Emotional Center of Gravity

I must admit that I don’t have a keen understanding of physics. But I do know a little bit about spiritual health, emotional health, and church-planting. And I’m wondering if there might be some benefit to borrowing the term “center of gravity” for these contexts.

I’ve been thinking over the last couple of months about the way that an individual and a family seem to hold an emotional-yet-also-geographical center of gravity. I’ve started talking about it with friends, too. And it really does seem like there’s something to it. Where did you grow up? Where did your parents grow up? What about your parents’ parents? Where did you go to college? Are your closest friends from the same place? Where did you get married? Where do your kids most feel at home?

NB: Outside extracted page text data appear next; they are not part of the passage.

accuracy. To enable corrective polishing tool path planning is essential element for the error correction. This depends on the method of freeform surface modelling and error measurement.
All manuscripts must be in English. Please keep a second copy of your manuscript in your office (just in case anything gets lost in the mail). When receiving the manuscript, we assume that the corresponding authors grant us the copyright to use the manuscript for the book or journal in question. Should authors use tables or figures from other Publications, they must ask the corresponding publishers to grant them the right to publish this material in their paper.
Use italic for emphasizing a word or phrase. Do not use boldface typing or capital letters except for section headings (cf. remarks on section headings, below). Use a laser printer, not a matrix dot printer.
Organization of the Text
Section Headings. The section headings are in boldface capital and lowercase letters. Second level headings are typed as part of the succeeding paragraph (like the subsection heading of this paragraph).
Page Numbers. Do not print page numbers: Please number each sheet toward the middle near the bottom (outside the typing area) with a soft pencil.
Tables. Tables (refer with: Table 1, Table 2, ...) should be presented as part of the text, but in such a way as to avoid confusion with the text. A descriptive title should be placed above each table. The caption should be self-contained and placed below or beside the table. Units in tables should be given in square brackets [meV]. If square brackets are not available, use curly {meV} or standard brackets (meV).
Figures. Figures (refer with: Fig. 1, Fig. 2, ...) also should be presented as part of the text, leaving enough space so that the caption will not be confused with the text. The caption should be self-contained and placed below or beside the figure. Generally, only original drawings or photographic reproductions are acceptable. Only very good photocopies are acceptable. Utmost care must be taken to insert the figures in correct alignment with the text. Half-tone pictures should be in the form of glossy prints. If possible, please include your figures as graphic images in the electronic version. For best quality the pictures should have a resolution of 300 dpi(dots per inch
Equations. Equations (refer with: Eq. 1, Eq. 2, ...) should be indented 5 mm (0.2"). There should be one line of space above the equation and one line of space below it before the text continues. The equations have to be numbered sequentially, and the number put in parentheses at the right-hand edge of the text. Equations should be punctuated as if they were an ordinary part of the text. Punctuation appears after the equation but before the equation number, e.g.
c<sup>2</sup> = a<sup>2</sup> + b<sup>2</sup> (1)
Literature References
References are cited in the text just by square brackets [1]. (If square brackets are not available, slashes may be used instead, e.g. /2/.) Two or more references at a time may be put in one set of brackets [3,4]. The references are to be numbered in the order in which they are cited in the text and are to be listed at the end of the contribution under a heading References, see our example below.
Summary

All of these factors influence one’s emotional center of gravity.

And when trying to chart out the direction of one’s life, it can be really helpful to consider these dynamics.

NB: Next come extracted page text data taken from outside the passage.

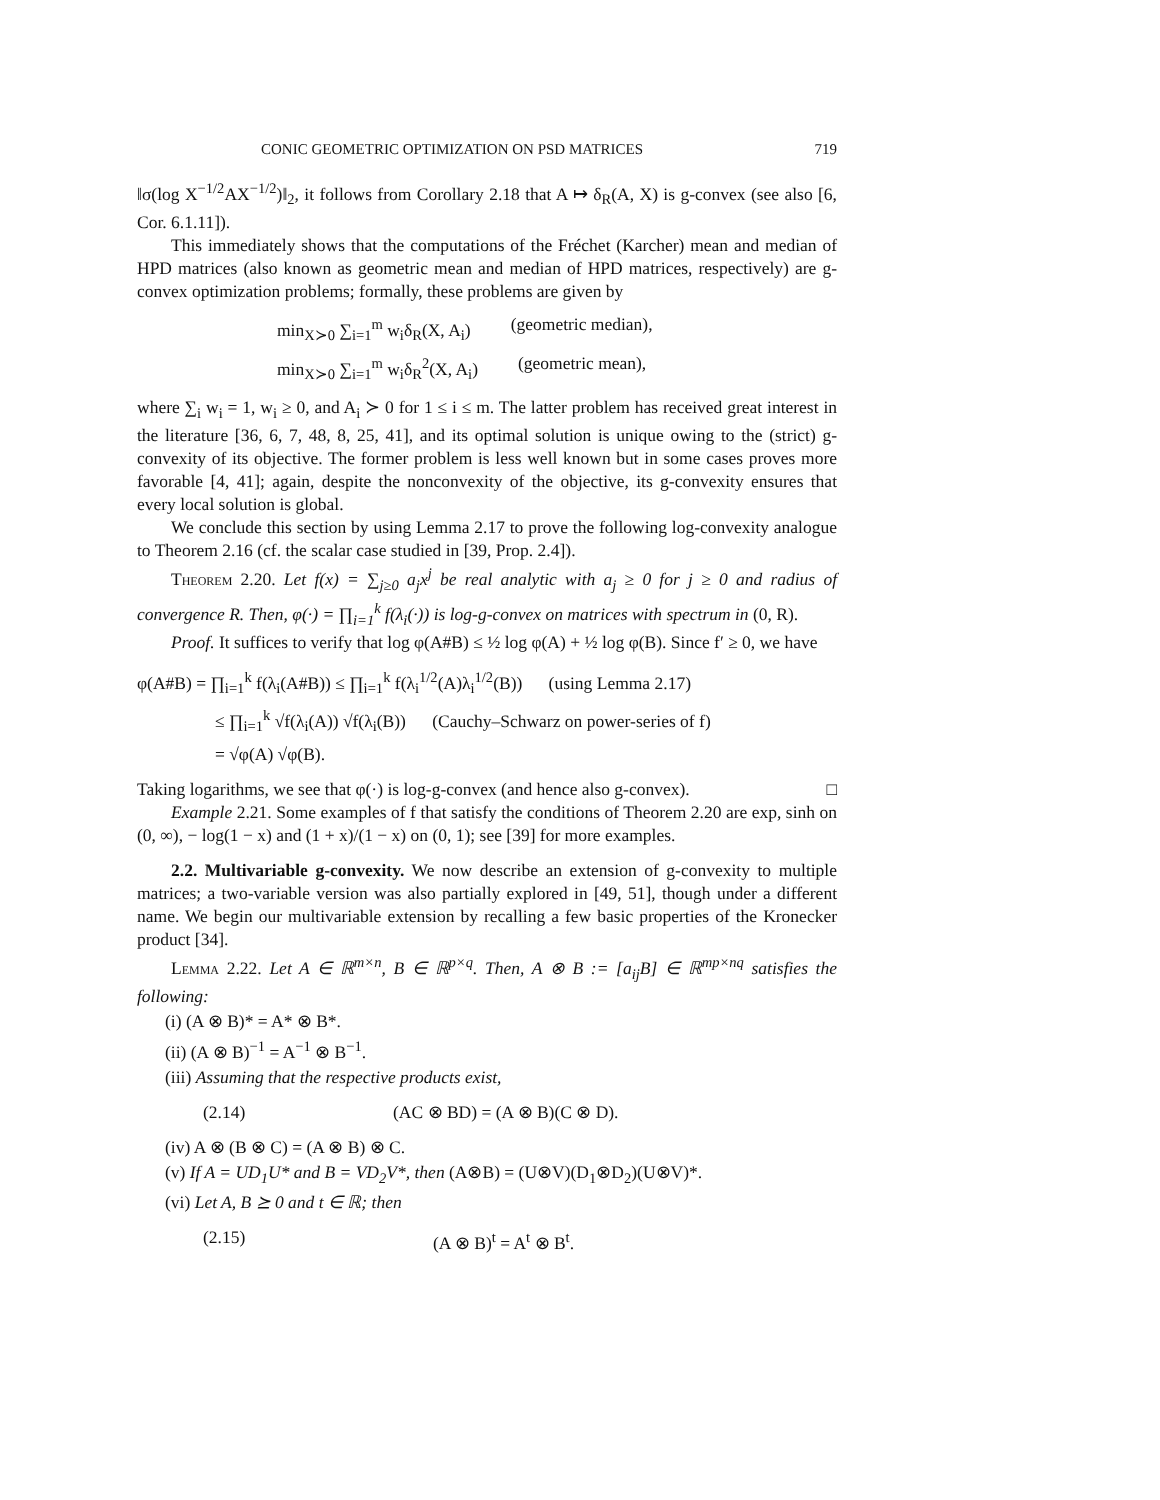CONIC GEOMETRIC OPTIMIZATION ON PSD MATRICES 719
‖σ(log X<sup>−1/2</sup>AX<sup>−1/2</sup>)‖<sub>2</sub>, it follows from Corollary 2.18 that A ↦ δ<sub>R</sub>(A, X) is g-convex (see also [6, Cor. 6.1.11]).
This immediately shows that the computations of the Fréchet (Karcher) mean and median of HPD matrices (also known as geometric mean and median of HPD matrices, respectively) are g-convex optimization problems; formally, these problems are given by
min<sub>X≻0</sub> ∑<sub>i=1</sub><sup>m</sup> w<sub>i</sub>δ<sub>R</sub>(X, A<sub>i</sub>) (geometric median),
min<sub>X≻0</sub> ∑<sub>i=1</sub><sup>m</sup> w<sub>i</sub>δ<sub>R</sub><sup>2</sup>(X, A<sub>i</sub>) (geometric mean),
where ∑<sub>i</sub> w<sub>i</sub> = 1, w<sub>i</sub> ≥ 0, and A<sub>i</sub> ≻ 0 for 1 ≤ i ≤ m. The latter problem has received great interest in the literature [36, 6, 7, 48, 8, 25, 41], and its optimal solution is unique owing to the (strict) g-convexity of its objective. The former problem is less well known but in some cases proves more favorable [4, 41]; again, despite the nonconvexity of the objective, its g-convexity ensures that every local solution is global.
We conclude this section by using Lemma 2.17 to prove the following log-convexity analogue to Theorem 2.16 (cf. the scalar case studied in [39, Prop. 2.4]).
Theorem 2.20. Let f(x) = ∑<sub>j≥0</sub> a<sub>j</sub>x<sup>j</sup> be real analytic with a<sub>j</sub> ≥ 0 for j ≥ 0 and radius of convergence R. Then, φ(·) = ∏<sub>i=1</sub><sup>k</sup> f(λ<sub>i</sub>(·)) is log-g-convex on matrices with spectrum in (0, R).
Proof. It suffices to verify that log φ(A#B) ≤ ½ log φ(A) + ½ log φ(B). Since f′ ≥ 0, we have
φ(A#B) = ∏<sub>i=1</sub><sup>k</sup> f(λ<sub>i</sub>(A#B)) ≤ ∏<sub>i=1</sub><sup>k</sup> f(λ<sub>i</sub><sup>1/2</sup>(A)λ<sub>i</sub><sup>1/2</sup>(B)) (using Lemma 2.17)
≤ ∏<sub>i=1</sub><sup>k</sup> √f(λ<sub>i</sub>(A)) √f(λ<sub>i</sub>(B)) (Cauchy–Schwarz on power-series of f)
= √φ(A) √φ(B).
Taking logarithms, we see that φ(·) is log-g-convex (and hence also g-convex). □
Example 2.21. Some examples of f that satisfy the conditions of Theorem 2.20 are exp, sinh on (0, ∞), − log(1 − x) and (1 + x)/(1 − x) on (0, 1); see [39] for more examples.
2.2. Multivariable g-convexity. We now describe an extension of g-convexity to multiple matrices; a two-variable version was also partially explored in [49, 51], though under a different name. We begin our multivariable extension by recalling a few basic properties of the Kronecker product [34].
Lemma 2.22. Let A ∈ ℝ<sup>m×n</sup>, B ∈ ℝ<sup>p×q</sup>. Then, A ⊗ B := [a<sub>ij</sub>B] ∈ ℝ<sup>mp×nq</sup> satisfies the following:
(i) (A ⊗ B)* = A* ⊗ B*.
(ii) (A ⊗ B)<sup>−1</sup> = A<sup>−1</sup> ⊗ B<sup>−1</sup>.
(iii) Assuming that the respective products exist,
(2.14) (AC ⊗ BD) = (A ⊗ B)(C ⊗ D).
(iv) A ⊗ (B ⊗ C) = (A ⊗ B) ⊗ C.
(v) If A = UD<sub>1</sub>U* and B = VD<sub>2</sub>V*, then (A⊗B) = (U⊗V)(D<sub>1</sub>⊗D<sub>2</sub>)(U⊗V)*.
(vi) Let A, B ⪰ 0 and t ∈ ℝ; then
(2.15) (A ⊗ B)<sup>t</sup> = A<sup>t</sup> ⊗ B<sup>t</sup>.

I started noticing some of these trends a couple of years ago, when I was researching my ancestry. I discovered that my ancestors tended towards inertia, but even when migration happened there was a momentum that came into play. All of my ancestors started in northern Europe. Every indication was that they stayed in the same towns in Switzerland, Sweden, Norway, the Netherlands, and Great Britain (depending on the branch of the family tree) for centuries before they emigrated to North America. But when they moved across the Atlantic, they congregated with other people like them. They gradually drifted westward but then settled and put down roots in Indiana, Iowa, Minnesota, and North Dakota. Eventually, the bigger cities in these regions — Minneapolis and Chicago — became funnels for successive generations.

It’s interesting to watch these patterns emerge over time.

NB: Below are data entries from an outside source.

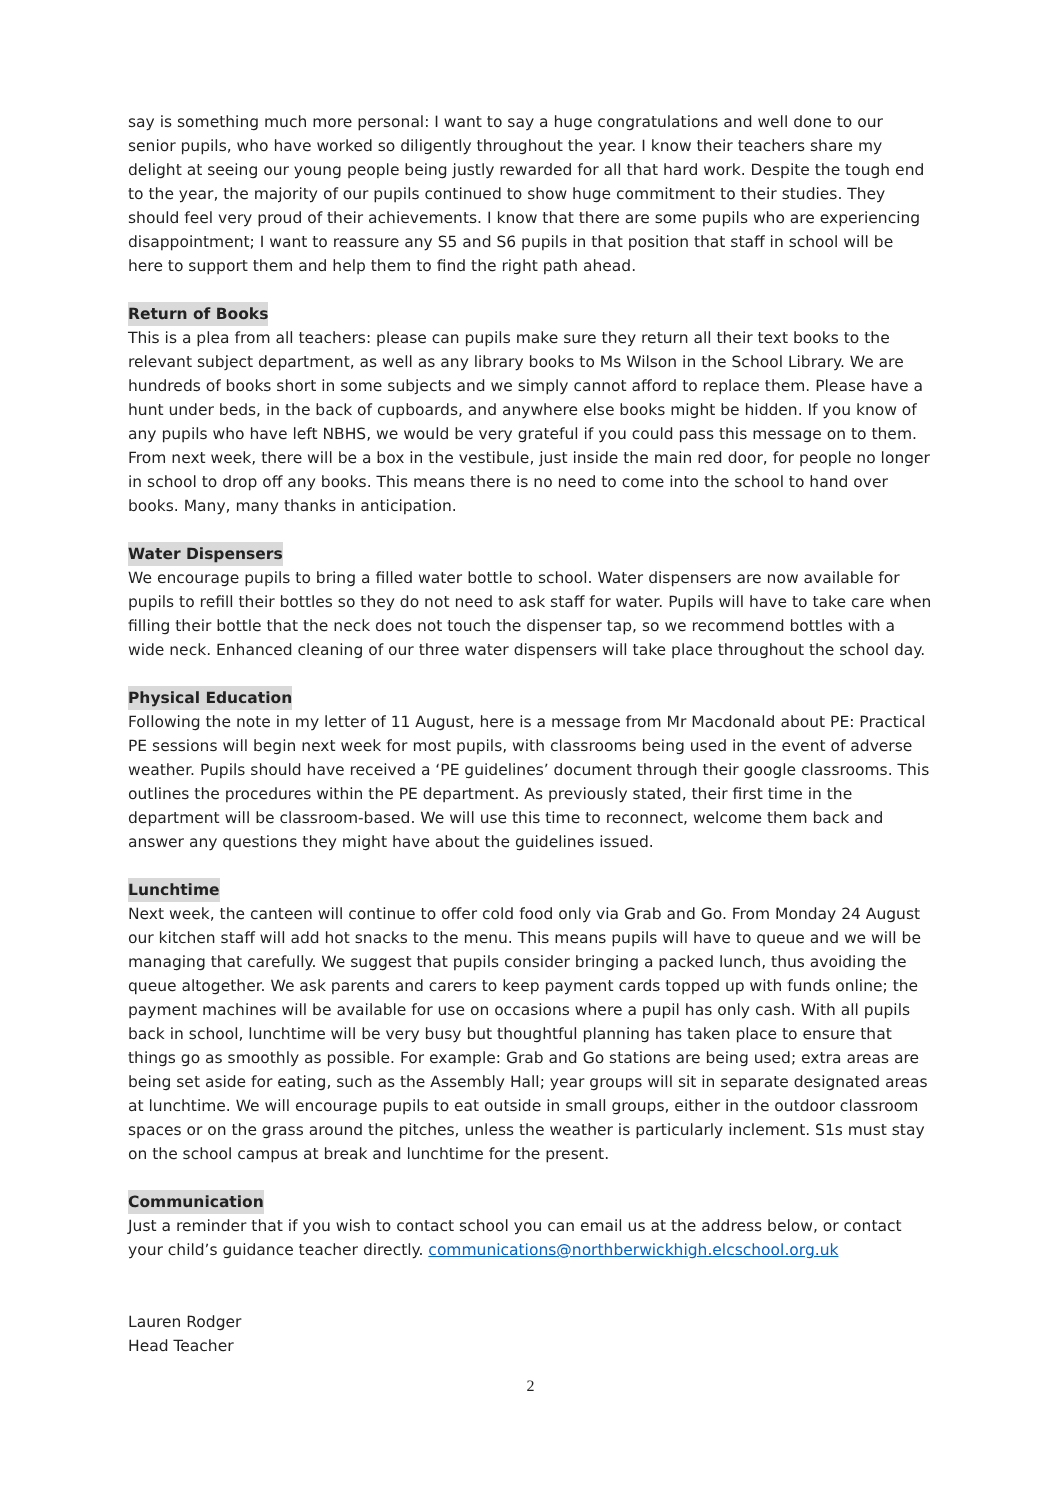say is something much more personal: I want to say a huge congratulations and well done to our senior pupils, who have worked so diligently throughout the year. I know their teachers share my delight at seeing our young people being justly rewarded for all that hard work. Despite the tough end to the year, the majority of our pupils continued to show huge commitment to their studies. They should feel very proud of their achievements. I know that there are some pupils who are experiencing disappointment; I want to reassure any S5 and S6 pupils in that position that staff in school will be here to support them and help them to find the right path ahead.
Return of Books
This is a plea from all teachers: please can pupils make sure they return all their text books to the relevant subject department, as well as any library books to Ms Wilson in the School Library. We are hundreds of books short in some subjects and we simply cannot afford to replace them. Please have a hunt under beds, in the back of cupboards, and anywhere else books might be hidden. If you know of any pupils who have left NBHS, we would be very grateful if you could pass this message on to them. From next week, there will be a box in the vestibule, just inside the main red door, for people no longer in school to drop off any books. This means there is no need to come into the school to hand over books. Many, many thanks in anticipation.
Water Dispensers
We encourage pupils to bring a filled water bottle to school. Water dispensers are now available for pupils to refill their bottles so they do not need to ask staff for water. Pupils will have to take care when filling their bottle that the neck does not touch the dispenser tap, so we recommend bottles with a wide neck. Enhanced cleaning of our three water dispensers will take place throughout the school day.
Physical Education
Following the note in my letter of 11 August, here is a message from Mr Macdonald about PE: Practical PE sessions will begin next week for most pupils, with classrooms being used in the event of adverse weather. Pupils should have received a ‘PE guidelines’ document through their google classrooms. This outlines the procedures within the PE department. As previously stated, their first time in the department will be classroom-based. We will use this time to reconnect, welcome them back and answer any questions they might have about the guidelines issued.
Lunchtime
Next week, the canteen will continue to offer cold food only via Grab and Go. From Monday 24 August our kitchen staff will add hot snacks to the menu. This means pupils will have to queue and we will be managing that carefully. We suggest that pupils consider bringing a packed lunch, thus avoiding the queue altogether. We ask parents and carers to keep payment cards topped up with funds online; the payment machines will be available for use on occasions where a pupil has only cash. With all pupils back in school, lunchtime will be very busy but thoughtful planning has taken place to ensure that things go as smoothly as possible. For example: Grab and Go stations are being used; extra areas are being set aside for eating, such as the Assembly Hall; year groups will sit in separate designated areas at lunchtime. We will encourage pupils to eat outside in small groups, either in the outdoor classroom spaces or on the grass around the pitches, unless the weather is particularly inclement. S1s must stay on the school campus at break and lunchtime for the present.
Communication
Just a reminder that if you wish to contact school you can email us at the address below, or contact your child’s guidance teacher directly. communications@northberwickhigh.elcschool.org.uk
Lauren Rodger
Head Teacher
2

Centers of Gravity from 3D Paint

For me and Marci, we’d both say that our “hometown” is in north-central Ohio. But aside from Marci’s mother’s family, the roots don’t go too deep there. We both ended up going to college in northwest Ohio — closer, actually, to extended family in Illinois, Minnesota, and North Dakota — while still being very much within striking distance of north-central Ohio. When we graduated, it would have made a lot of sense for us to move to any of the larger cities in the Midwest.

But because of a significant spiritual transformation in college, we ended up staying in Bowling Green. I started working for H2O Church. And when our spiritual family started talking about starting something new, we were excited to dream about the possibilities with them. We visited and considered a number of cities around the Great Lakes — all pretty close to our center of gravity. But when the idea came along to plant a church in Amsterdam (way back on the other side of the Atlantic), we were both excited and uncomfortable. Mostly because it was pretty far outside our center of gravity. We chose to accept the uncomfortable elements of moving to the Netherlands because we were doing it with spiritual family and because we were pulled by the sense of mission.

In retrospect, though, I can see how our involvement in Amsterdam50 had a shelf-life — largely because of the tensions that were introduced by our family living so far extended from our emotional center of gravity.

While we were in Europe, my sister and her husband moved to northeast Ohio (the southwest suburbs of Cleveland). A few years later, some of our closest friends from Bowling Green moved to northeast Ohio (Kent) to start a new H2O Church. Marci’s parents and my parents both stayed planted in north-central Ohio. So when we decided to move back to the United States, we felt like northeast Ohio would be a good fit for us. Closer to our emotional center of gravity, where things are more stable and not as prone to “injury.” And over the last eight years, that center of gravity has only strengthened as my parents decided to retire to Kent, as our kids settled into the local school system, and as we built and rebuilt relationships in this part of the world. It really feels like home now. It’s increasingly difficult to see how we might ever leave this area. But I’m not bummed about that.

We’ve found our emotional center of gravity. At least for now.

Working with college students and recent college graduates, I’ve recently started to see how one’s emotional center of gravity plays into one’s life decisions. My friend Nick grew up near Dayton, Ohio. His fiance Kelly grew up near Erie, Pennsylvania. They both graduated from Kent State University a couple of years ago, but they’ve stuck around in Kent because it’s a pleasant middle ground between their families’ two centers of gravity. My friend Aaron, on the other hand, has strong connections to his hometown of Sandusky, Ohio. Most of his closest friends and family members live there, and he’s regularly traveling back to the area to be with them. So even though he’s temporarily a college student, living in Kent, it seems pretty clear that he’s about to bounce back to Sandusky, like a bungee cord, after this school year.

Neither one of these situations are good or bad. It just seems like a person’s emotional center of gravity has a far stronger effect than I previously thought it might. So I’m starting to think more about this, now, as I counsel students about what they might do after graduation. I’m talking about emotional centers of gravity, as I strategize with young staff leaders who are thinking about church planting. I’m thinking about it with my own children, as they prepare for college and careers.

Do you think I’m onto something? I don’t want to be some sort of fatalist or limiter-of-possibilities. But I also want to be realistic about phenomena like this. And it seems to me that there’s something to be learned from figuring out one’s emotional center of gravity.